Problem jak w soczewce najlepiej widać na przykładzie dzielnicy Rokitnica (to tu zlokalizowane są obiekty uczelniane Śląskiego Uniwersytetu Medycznego), gdzie dla potrzeb wyborów dzielnicowych zlikwidowano lokal wyborczy w SP 31 (ul. Jordana) mieszczący się naprzeciwko samej siedziby Rady Dzielnicy i tuż przy tamtejszym dworcu autobusowym. Przy wyborach samorządowych czy parlamentarnych komisja ta obsługuje sporą część mieszkańców z tzw. dolnej Rokitnicy, słynnego w całym kraju zabytkowego osiedla Ballestrema i Gajdzikowych Górek. Tym razem, by oddać swój głos, musieli pielgrzymować do innych szkół w dużej odległości. To wyraźne utrudnienie, zwłaszcza dla ludzi starszych i nie zmotoryzowanych. Tym bardziej, że kompletnie nie było im to po drodze nawet do kościoła. A już konia z rzędem temu, kto potrafił w mieście racjonalnie uzasadnić dlaczego mieszkańcy tutejszej ulicy Młodzieżowej mający budynek szkolny z działającym lokalem wyborczym dosłownie tuż obok, po raz kolejny byli wysyłani do lokalu wyborczego po drugiej stronie dzielnicy. Takich urzędniczych absurdów mieszkańcy Zabrza opisywali na portalach społecznościowych więcej.

- Trudno oczekiwać od ludzi aż takiej determinacji przy oddawaniu głosu. Przed powieleniem tego błędu z poprzednich wyborów dzielnicowych nikt z urzędu miejskiego nawet nie spytał nas o opinię czy radę, jak najlepiej byłoby wyznaczyć granice obwodów – przyznawali w rozmowach z dziennikarzem członkowie jednej z rad dzielnic. – Pytana przez nas o to pani Aleksandra Jurecka, szefowa Miejskiej Komisji Wyborczej i biura Rady Miasta tylko westchnęła, że takie było wskazanie jej „doradców”.

Nawet Marcin Rathai pracujący na co dzień z Jurecką i w komisji wyborczej, i w biurze Rady Miasta też nie potrafił merytorycznie uzasadnić tak kontrowersyjnych rozwiązań.

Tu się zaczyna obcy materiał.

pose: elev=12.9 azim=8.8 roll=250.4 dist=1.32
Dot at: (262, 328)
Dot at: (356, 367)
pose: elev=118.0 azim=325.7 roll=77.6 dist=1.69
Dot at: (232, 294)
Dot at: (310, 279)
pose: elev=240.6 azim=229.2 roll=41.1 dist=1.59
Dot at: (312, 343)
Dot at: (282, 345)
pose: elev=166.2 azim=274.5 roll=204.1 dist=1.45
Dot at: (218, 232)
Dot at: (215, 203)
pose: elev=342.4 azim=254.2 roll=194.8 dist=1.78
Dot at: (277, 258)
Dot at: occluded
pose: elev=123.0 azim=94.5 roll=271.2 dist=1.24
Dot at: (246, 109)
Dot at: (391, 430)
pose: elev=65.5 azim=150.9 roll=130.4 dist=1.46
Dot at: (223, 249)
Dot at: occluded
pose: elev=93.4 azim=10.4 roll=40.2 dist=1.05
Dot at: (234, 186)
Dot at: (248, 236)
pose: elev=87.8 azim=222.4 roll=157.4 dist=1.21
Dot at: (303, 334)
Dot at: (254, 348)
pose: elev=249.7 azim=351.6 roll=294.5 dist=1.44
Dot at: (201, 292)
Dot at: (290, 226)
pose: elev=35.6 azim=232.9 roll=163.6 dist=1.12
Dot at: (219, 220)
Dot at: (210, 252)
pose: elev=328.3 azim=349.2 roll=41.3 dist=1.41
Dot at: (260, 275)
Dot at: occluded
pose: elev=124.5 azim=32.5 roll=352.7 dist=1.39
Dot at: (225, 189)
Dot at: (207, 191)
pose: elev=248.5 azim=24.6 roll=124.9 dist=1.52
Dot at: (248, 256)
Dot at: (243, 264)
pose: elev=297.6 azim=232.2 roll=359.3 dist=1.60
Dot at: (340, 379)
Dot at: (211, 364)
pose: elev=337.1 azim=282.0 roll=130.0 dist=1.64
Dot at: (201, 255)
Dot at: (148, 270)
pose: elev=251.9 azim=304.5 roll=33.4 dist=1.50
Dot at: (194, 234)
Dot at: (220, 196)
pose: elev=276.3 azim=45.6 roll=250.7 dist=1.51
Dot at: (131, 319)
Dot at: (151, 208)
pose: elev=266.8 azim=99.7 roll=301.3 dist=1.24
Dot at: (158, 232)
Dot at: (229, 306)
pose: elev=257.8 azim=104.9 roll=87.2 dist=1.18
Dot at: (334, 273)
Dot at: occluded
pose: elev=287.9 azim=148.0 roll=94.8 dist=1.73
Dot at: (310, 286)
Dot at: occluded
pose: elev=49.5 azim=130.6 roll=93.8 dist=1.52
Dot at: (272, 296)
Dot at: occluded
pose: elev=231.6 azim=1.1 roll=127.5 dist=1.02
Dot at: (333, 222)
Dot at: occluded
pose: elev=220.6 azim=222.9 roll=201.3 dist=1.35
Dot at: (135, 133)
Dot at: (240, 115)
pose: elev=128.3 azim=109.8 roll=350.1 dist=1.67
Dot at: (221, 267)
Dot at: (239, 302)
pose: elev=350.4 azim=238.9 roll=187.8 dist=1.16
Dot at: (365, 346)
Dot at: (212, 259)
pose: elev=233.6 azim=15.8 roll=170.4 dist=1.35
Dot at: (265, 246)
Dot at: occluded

Krystian Jonecko – wiceprzewodniczący Rady Miasta z ramienia rządzącego miastem ugrupowania "Skutecznych dla Zabrza" był mocno zdumiony i poruszony moimi ustaleniami, gdy przed wyborami temat ponownie nagłośniłem w lokalnej prasie.
- Oczywiście, formalnie granice obwodów i ilość komisji wyznacza Rada Miasta, jednakże na podstawie propozycji i dokumentów wypracowanych właśnie przez panią Jurecką. Przyznam, że dopiero od pana się dowiaduję, iż w wyborach dzielnicowych mamy o połowę mniej lokali do głosowania. Na pewno będzie trzeba się nad tym problemem pochylić i coś zmienić. Bo przyznaję panu rację, że może i jest to zgodne z prawem, ale wbrew racjonalnemu działaniu i wygodzie mieszkańców. Osobiście tej sprawy przypilnuję podkreślił. 

Aleksandra Jurecka tradycyjnie już nie miała czasu na rozmowę z dziennikarzem o niewygodnej dla siebie sprawie. Trudnej sztuki merytorycznego uzasadnienia konsekwentnych działań antyfrekwencyjnych i wiecznego „gmerania” w granicach obwodów podjął się więc Sławomir Gruszka, rzecznik prasowy Urzędu Miejskiego. 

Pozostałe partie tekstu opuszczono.